* TASK BRIEF *
Reproduce the material below with every instance of "common name" switched to "vernacular name", leaving everything else unchanged.

- - -

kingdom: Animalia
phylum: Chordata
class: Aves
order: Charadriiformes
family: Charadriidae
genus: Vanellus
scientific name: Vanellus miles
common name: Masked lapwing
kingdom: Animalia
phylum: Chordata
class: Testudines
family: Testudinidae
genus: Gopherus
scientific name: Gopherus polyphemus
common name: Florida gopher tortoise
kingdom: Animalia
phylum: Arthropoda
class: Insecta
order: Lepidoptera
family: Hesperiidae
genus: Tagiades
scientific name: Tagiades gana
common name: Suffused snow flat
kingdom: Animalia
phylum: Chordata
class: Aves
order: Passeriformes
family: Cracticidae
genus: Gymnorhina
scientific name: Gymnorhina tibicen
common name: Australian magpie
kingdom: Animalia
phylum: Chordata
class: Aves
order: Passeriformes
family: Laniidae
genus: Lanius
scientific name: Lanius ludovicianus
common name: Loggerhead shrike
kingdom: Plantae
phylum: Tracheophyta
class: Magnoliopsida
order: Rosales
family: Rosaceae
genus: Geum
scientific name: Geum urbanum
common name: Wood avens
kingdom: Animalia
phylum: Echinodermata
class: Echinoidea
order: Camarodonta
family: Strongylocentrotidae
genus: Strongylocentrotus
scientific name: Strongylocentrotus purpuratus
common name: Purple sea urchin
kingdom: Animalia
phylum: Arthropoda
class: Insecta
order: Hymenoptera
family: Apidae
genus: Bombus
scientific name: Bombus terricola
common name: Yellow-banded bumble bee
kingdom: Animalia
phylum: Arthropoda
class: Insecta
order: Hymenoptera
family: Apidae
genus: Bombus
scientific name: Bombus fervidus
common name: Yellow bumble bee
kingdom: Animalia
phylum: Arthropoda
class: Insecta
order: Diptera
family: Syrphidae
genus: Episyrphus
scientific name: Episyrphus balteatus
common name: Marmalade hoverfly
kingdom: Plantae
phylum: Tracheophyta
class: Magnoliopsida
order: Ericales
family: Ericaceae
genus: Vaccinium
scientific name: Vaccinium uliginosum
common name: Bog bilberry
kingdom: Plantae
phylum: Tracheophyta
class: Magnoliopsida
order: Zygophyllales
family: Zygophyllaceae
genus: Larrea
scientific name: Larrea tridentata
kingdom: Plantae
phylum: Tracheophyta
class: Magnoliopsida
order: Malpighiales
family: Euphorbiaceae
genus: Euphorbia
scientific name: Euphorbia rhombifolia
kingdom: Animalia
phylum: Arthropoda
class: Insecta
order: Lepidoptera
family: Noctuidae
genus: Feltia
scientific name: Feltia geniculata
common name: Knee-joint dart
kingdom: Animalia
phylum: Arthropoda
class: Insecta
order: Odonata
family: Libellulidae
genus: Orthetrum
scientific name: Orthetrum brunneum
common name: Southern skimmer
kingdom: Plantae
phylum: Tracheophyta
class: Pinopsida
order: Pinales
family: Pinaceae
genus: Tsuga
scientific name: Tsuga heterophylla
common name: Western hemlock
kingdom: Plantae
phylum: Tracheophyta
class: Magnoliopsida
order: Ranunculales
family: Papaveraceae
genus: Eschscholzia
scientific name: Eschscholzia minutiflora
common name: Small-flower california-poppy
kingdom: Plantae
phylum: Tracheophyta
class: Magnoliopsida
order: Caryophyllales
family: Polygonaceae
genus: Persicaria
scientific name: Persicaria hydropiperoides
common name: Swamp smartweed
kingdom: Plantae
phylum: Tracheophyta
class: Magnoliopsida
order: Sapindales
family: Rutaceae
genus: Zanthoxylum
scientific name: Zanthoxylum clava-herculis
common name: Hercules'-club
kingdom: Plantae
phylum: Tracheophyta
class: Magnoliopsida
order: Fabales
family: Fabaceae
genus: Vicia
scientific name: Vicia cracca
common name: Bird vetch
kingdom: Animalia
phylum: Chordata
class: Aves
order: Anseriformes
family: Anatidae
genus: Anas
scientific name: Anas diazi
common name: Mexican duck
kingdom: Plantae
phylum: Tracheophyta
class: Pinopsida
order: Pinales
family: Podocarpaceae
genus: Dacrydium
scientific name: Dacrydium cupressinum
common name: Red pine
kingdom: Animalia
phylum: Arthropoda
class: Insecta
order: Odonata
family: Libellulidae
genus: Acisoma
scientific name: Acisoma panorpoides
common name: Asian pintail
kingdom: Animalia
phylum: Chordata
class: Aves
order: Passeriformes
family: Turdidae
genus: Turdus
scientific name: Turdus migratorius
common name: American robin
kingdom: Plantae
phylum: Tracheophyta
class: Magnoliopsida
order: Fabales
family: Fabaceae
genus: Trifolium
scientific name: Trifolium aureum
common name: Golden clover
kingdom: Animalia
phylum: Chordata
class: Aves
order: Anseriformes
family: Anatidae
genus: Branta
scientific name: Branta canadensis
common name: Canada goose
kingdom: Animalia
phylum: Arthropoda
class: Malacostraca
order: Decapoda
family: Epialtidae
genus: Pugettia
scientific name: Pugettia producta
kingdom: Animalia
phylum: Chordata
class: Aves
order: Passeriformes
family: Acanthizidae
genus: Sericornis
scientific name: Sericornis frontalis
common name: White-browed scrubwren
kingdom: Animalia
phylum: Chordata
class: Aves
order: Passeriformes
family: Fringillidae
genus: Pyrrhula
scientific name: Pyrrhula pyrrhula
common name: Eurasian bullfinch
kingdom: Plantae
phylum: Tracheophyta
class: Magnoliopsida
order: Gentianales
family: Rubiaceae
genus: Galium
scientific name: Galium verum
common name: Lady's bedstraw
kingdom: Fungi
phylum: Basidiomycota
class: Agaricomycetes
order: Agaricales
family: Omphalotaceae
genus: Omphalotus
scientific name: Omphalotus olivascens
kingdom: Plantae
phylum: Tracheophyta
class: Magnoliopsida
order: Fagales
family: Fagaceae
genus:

- - -

* FINISHED TASK *
kingdom: Animalia
phylum: Chordata
class: Aves
order: Charadriiformes
family: Charadriidae
genus: Vanellus
scientific name: Vanellus miles
vernacular name: Masked lapwing
kingdom: Animalia
phylum: Chordata
class: Testudines
family: Testudinidae
genus: Gopherus
scientific name: Gopherus polyphemus
vernacular name: Florida gopher tortoise
kingdom: Animalia
phylum: Arthropoda
class: Insecta
order: Lepidoptera
family: Hesperiidae
genus: Tagiades
scientific name: Tagiades gana
vernacular name: Suffused snow flat
kingdom: Animalia
phylum: Chordata
class: Aves
order: Passeriformes
family: Cracticidae
genus: Gymnorhina
scientific name: Gymnorhina tibicen
vernacular name: Australian magpie
kingdom: Animalia
phylum: Chordata
class: Aves
order: Passeriformes
family: Laniidae
genus: Lanius
scientific name: Lanius ludovicianus
vernacular name: Loggerhead shrike
kingdom: Plantae
phylum: Tracheophyta
class: Magnoliopsida
order: Rosales
family: Rosaceae
genus: Geum
scientific name: Geum urbanum
vernacular name: Wood avens
kingdom: Animalia
phylum: Echinodermata
class: Echinoidea
order: Camarodonta
family: Strongylocentrotidae
genus: Strongylocentrotus
scientific name: Strongylocentrotus purpuratus
vernacular name: Purple sea urchin
kingdom: Animalia
phylum: Arthropoda
class: Insecta
order: Hymenoptera
family: Apidae
genus: Bombus
scientific name: Bombus terricola
vernacular name: Yellow-banded bumble bee
kingdom: Animalia
phylum: Arthropoda
class: Insecta
order: Hymenoptera
family: Apidae
genus: Bombus
scientific name: Bombus fervidus
vernacular name: Yellow bumble bee
kingdom: Animalia
phylum: Arthropoda
class: Insecta
order: Diptera
family: Syrphidae
genus: Episyrphus
scientific name: Episyrphus balteatus
vernacular name: Marmalade hoverfly
kingdom: Plantae
phylum: Tracheophyta
class: Magnoliopsida
order: Ericales
family: Ericaceae
genus: Vaccinium
scientific name: Vaccinium uliginosum
vernacular name: Bog bilberry
kingdom: Plantae
phylum: Tracheophyta
class: Magnoliopsida
order: Zygophyllales
family: Zygophyllaceae
genus: Larrea
scientific name: Larrea tridentata
kingdom: Plantae
phylum: Tracheophyta
class: Magnoliopsida
order: Malpighiales
family: Euphorbiaceae
genus: Euphorbia
scientific name: Euphorbia rhombifolia
kingdom: Animalia
phylum: Arthropoda
class: Insecta
order: Lepidoptera
family: Noctuidae
genus: Feltia
scientific name: Feltia geniculata
vernacular name: Knee-joint dart
kingdom: Animalia
phylum: Arthropoda
class: Insecta
order: Odonata
family: Libellulidae
genus: Orthetrum
scientific name: Orthetrum brunneum
vernacular name: Southern skimmer
kingdom: Plantae
phylum: Tracheophyta
class: Pinopsida
order: Pinales
family: Pinaceae
genus: Tsuga
scientific name: Tsuga heterophylla
vernacular name: Western hemlock
kingdom: Plantae
phylum: Tracheophyta
class: Magnoliopsida
order: Ranunculales
family: Papaveraceae
genus: Eschscholzia
scientific name: Eschscholzia minutiflora
vernacular name: Small-flower california-poppy
kingdom: Plantae
phylum: Tracheophyta
class: Magnoliopsida
order: Caryophyllales
family: Polygonaceae
genus: Persicaria
scientific name: Persicaria hydropiperoides
vernacular name: Swamp smartweed
kingdom: Plantae
phylum: Tracheophyta
class: Magnoliopsida
order: Sapindales
family: Rutaceae
genus: Zanthoxylum
scientific name: Zanthoxylum clava-herculis
vernacular name: Hercules'-club
kingdom: Plantae
phylum: Tracheophyta
class: Magnoliopsida
order: Fabales
family: Fabaceae
genus: Vicia
scientific name: Vicia cracca
vernacular name: Bird vetch
kingdom: Animalia
phylum: Chordata
class: Aves
order: Anseriformes
family: Anatidae
genus: Anas
scientific name: Anas diazi
vernacular name: Mexican duck
kingdom: Plantae
phylum: Tracheophyta
class: Pinopsida
order: Pinales
family: Podocarpaceae
genus: Dacrydium
scientific name: Dacrydium cupressinum
vernacular name: Red pine
kingdom: Animalia
phylum: Arthropoda
class: Insecta
order: Odonata
family: Libellulidae
genus: Acisoma
scientific name: Acisoma panorpoides
vernacular name: Asian pintail
kingdom: Animalia
phylum: Chordata
class: Aves
order: Passeriformes
family: Turdidae
genus: Turdus
scientific name: Turdus migratorius
vernacular name: American robin
kingdom: Plantae
phylum: Tracheophyta
class: Magnoliopsida
order: Fabales
family: Fabaceae
genus: Trifolium
scientific name: Trifolium aureum
vernacular name: Golden clover
kingdom: Animalia
phylum: Chordata
class: Aves
order: Anseriformes
family: Anatidae
genus: Branta
scientific name: Branta canadensis
vernacular name: Canada goose
kingdom: Animalia
phylum: Arthropoda
class: Malacostraca
order: Decapoda
family: Epialtidae
genus: Pugettia
scientific name: Pugettia producta
kingdom: Animalia
phylum: Chordata
class: Aves
order: Passeriformes
family: Acanthizidae
genus: Sericornis
scientific name: Sericornis frontalis
vernacular name: White-browed scrubwren
kingdom: Animalia
phylum: Chordata
class: Aves
order: Passeriformes
family: Fringillidae
genus: Pyrrhula
scientific name: Pyrrhula pyrrhula
vernacular name: Eurasian bullfinch
kingdom: Plantae
phylum: Tracheophyta
class: Magnoliopsida
order: Gentianales
family: Rubiaceae
genus: Galium
scientific name: Galium verum
vernacular name: Lady's bedstraw
kingdom: Fungi
phylum: Basidiomycota
class: Agaricomycetes
order: Agaricales
family: Omphalotaceae
genus: Omphalotus
scientific name: Omphalotus olivascens
kingdom: Plantae
phylum: Tracheophyta
class: Magnoliopsida
order: Fagales
family: Fagaceae
genus:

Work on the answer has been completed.